— Start Text section —

Distributive Property

The distributive property allows a number in a multiplication expression to be decomposed into two or more numbers. For example, one can multiply $3 \times (5 + 6)$ or $3.1 \times (5.2 + 6) $ and get the same result as if one had multiplied on each term separately as $(3 \times 5) + (3 \times 6) $ or $(3.1 \times 5.2) + (3.1 \times 6) $. Multiplication is also distributive over subtraction. For example, you can multiply $3\; \times \;\left( {20\; - \;2} \right)$ or $3.1\; \times \;\left( {20\; - \;2.5} \right)$ as $\left( {3\; \times \;20} \right)\; - \;\left( {3\; \times \;2} \right)$ or $\left( {3.1\; \times \;20} \right)\; - \;\left( {3.1\; \times \;2,5} \right)$.

The following example illustrates how the distributive property can be used to calculate $6 \times \;8$. In one case, the factor 8 is decomposed into $5 + \;3$ to make $6\; \times \;\left( {5\; + \;3} \right)\; = \;\left( {6\; \times \;5} \right)\; + \;\left( {6\; \times \;3} \right)$. In the other case, the factor 6 is decomposed into $3 + \;3$ to make $\left( {3\; + \;3} \right)\; \times \;8\; = \;\left( {3\; \times \;8} \right)\; + \;\left( {3\; \times \;8} \right)$.

The following is an example of using the distributive property when making a calculation involving decimal numbers, for example $6.5\; \times \;4$.

In one case, the factor 4 is decomposed into $2 + 2$ to make $6.5 \times (2 + 2) = (6.5 \times 2) + (6.5 \times 2)$. In the other case, the factor 6.5 is decomposed into $6 + 0.5$ to make $(6 + 0.5) \times 4 = (6 \times 4) + (0.5 \times 4)$.

There is an important relationship between the distributive property and the standard North American multiplication algorithm. For example, to calculate $3\; \times \;15$, the 15 is decomposed into $\left( {10\; + \;5} \right)$:

$3\; \times \;\left( {10\; + \;5} \right){\rm{,\;so}}\;\left( {3\; \times \;10} \right)\; + \;\left( {3\; \times \;5} \right)$

To calculate $13 \times \;24$, the two factors are decomposed:

Only multiplication is distributive. However, one could recognize that division is partially distributive. For example, to compute $32 \div 8$, it is possible to decompose the dividend 32 into 16 + 16. The division by 8 is distributed on the addition such that $\left( {16\; \div \;8} \right)\; + \;\left( {16\; \div \;8} \right)\; = \;2\; + \;2$, which is 4. However, if the divisor is decomposed, the distributive property does not work. For example, $32\; \div \;8\; \ne \;\left( {32\; \div \;4} \right)\; + \;\left( {32\; \div \;4} \right)$. This is the reason why the distributive property is not a property of division.

— End Text section —

Given exercise a:
In the rows, replace "city" with "town" and change nothing else. Give back only the part that opens with the line containing "longitude: -89.4041" and closes with the line containing "latitude: 49.5496", and leave out the pictures.
The text above and the rows that follow come from separate sources.

— Start Material shown —

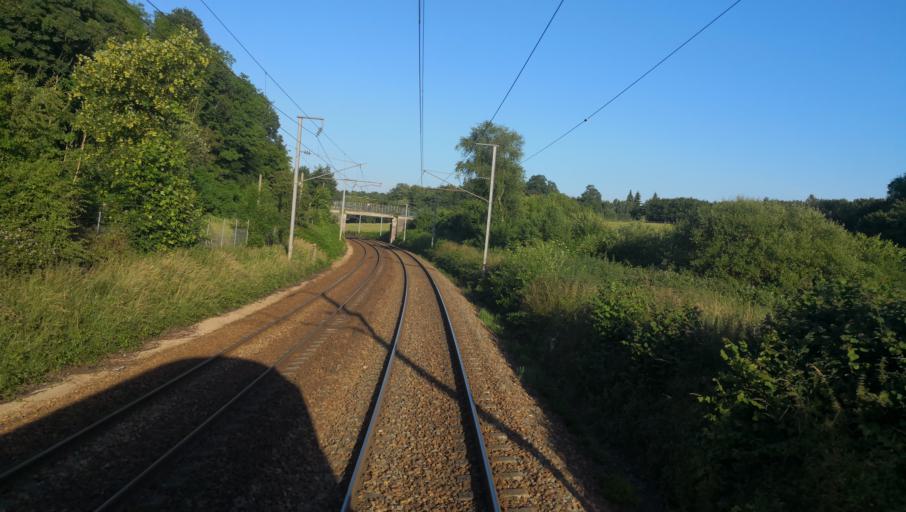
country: FR
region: Haute-Normandie
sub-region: Departement de l'Eure
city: Bernay
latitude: 49.0859
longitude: 0.5682
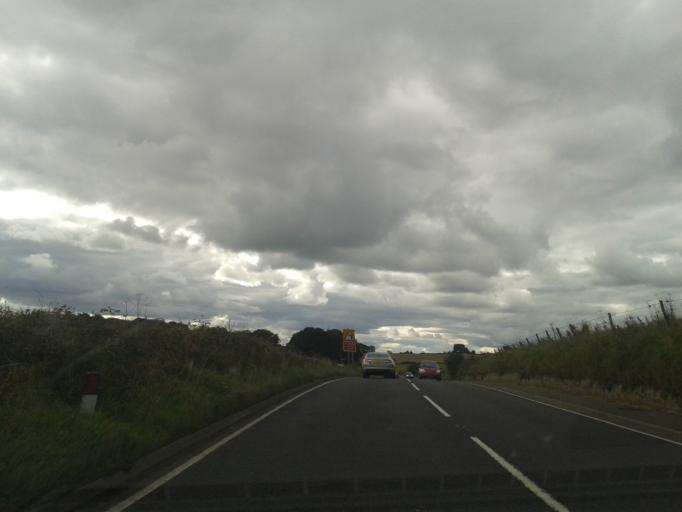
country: GB
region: Scotland
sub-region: Fife
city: Ceres
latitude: 56.3347
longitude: -2.9715
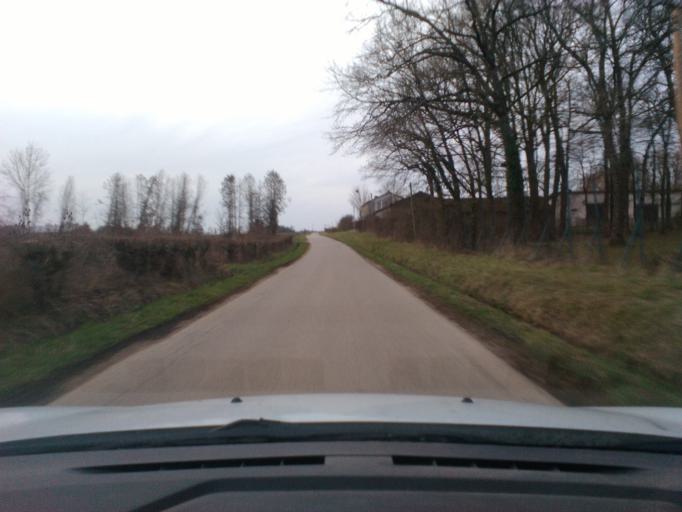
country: FR
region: Lorraine
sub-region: Departement des Vosges
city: Mirecourt
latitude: 48.2910
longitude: 6.1069
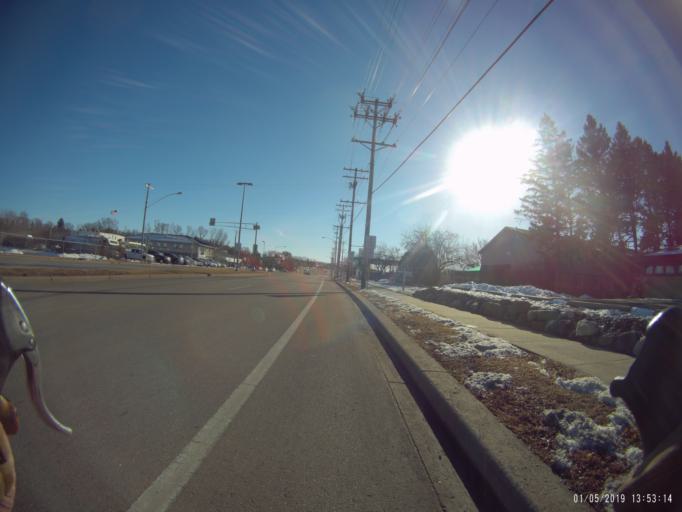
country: US
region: Wisconsin
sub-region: Dane County
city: Madison
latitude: 43.0441
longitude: -89.4041
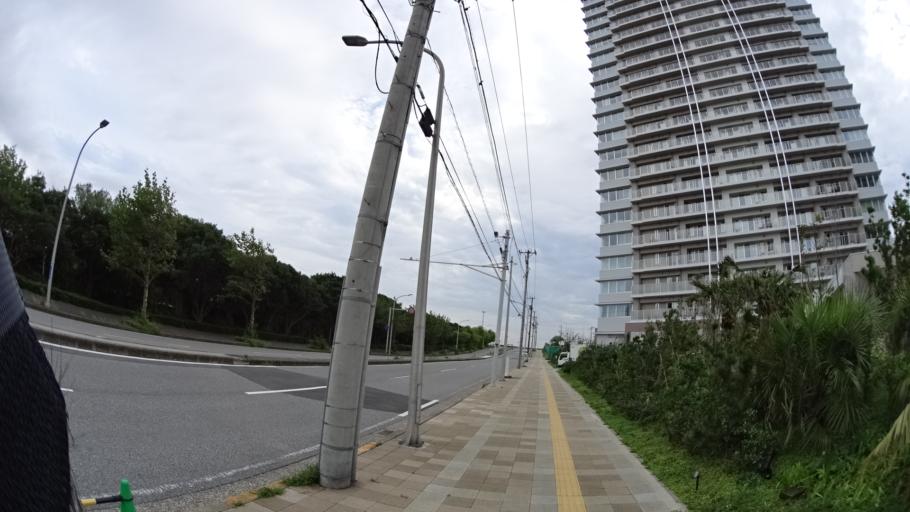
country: JP
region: Chiba
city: Chiba
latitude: 35.6348
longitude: 140.0448
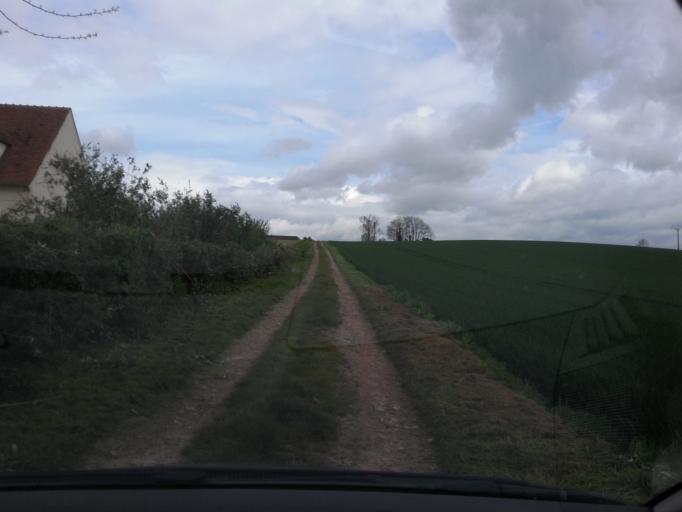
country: FR
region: Picardie
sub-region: Departement de l'Oise
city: Grandfresnoy
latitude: 49.3669
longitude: 2.6628
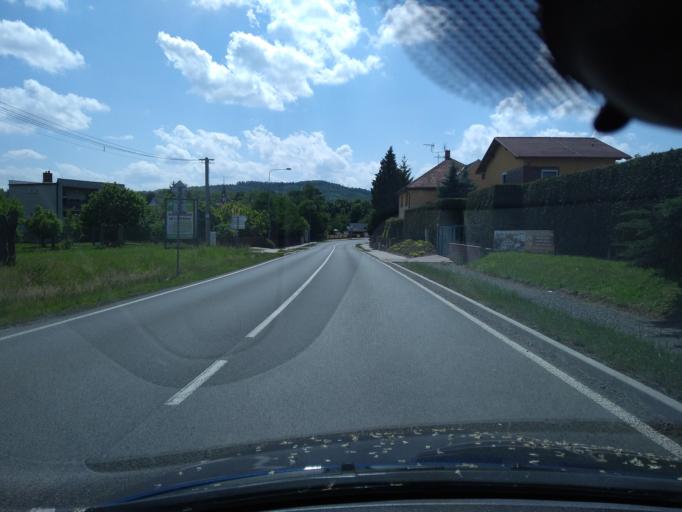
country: CZ
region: Plzensky
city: Prestice
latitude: 49.5496
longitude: 13.3155
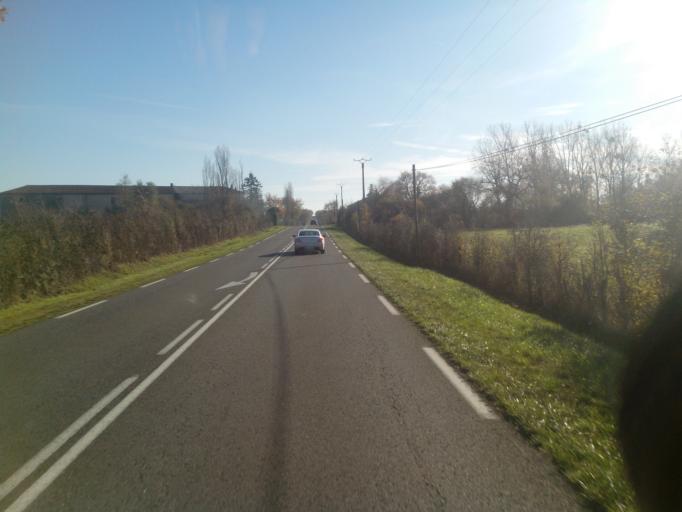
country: FR
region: Poitou-Charentes
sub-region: Departement de la Vienne
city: Lussac-les-Chateaux
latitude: 46.3661
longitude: 0.7691
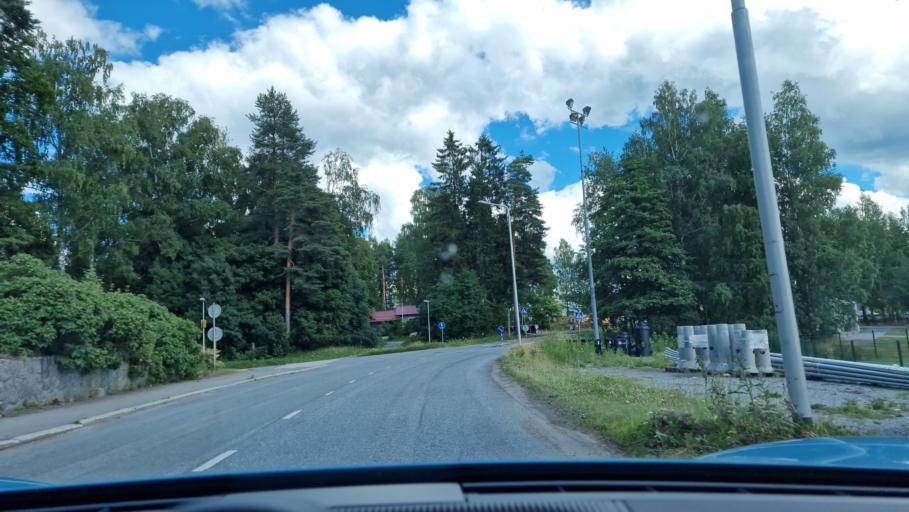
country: FI
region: Pirkanmaa
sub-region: Etelae-Pirkanmaa
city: Valkeakoski
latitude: 61.2719
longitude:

— End Material shown —

Given exercise b:
In the distributive property text, into what numbers is the dividend 32 decomposed to compute 32 ÷ 8?

Full output a:
longitude: -89.4041
country: JP
region: Chiba
town: Chiba
latitude: 35.6348
longitude: 140.0448
country: FR
region: Picardie
sub-region: Departement de l'Oise
town: Grandfresnoy
latitude: 49.3669
longitude: 2.6628
country: CZ
region: Plzensky
town: Prestice
latitude: 49.5496

Full output b:
It is decomposed into 16 + 16.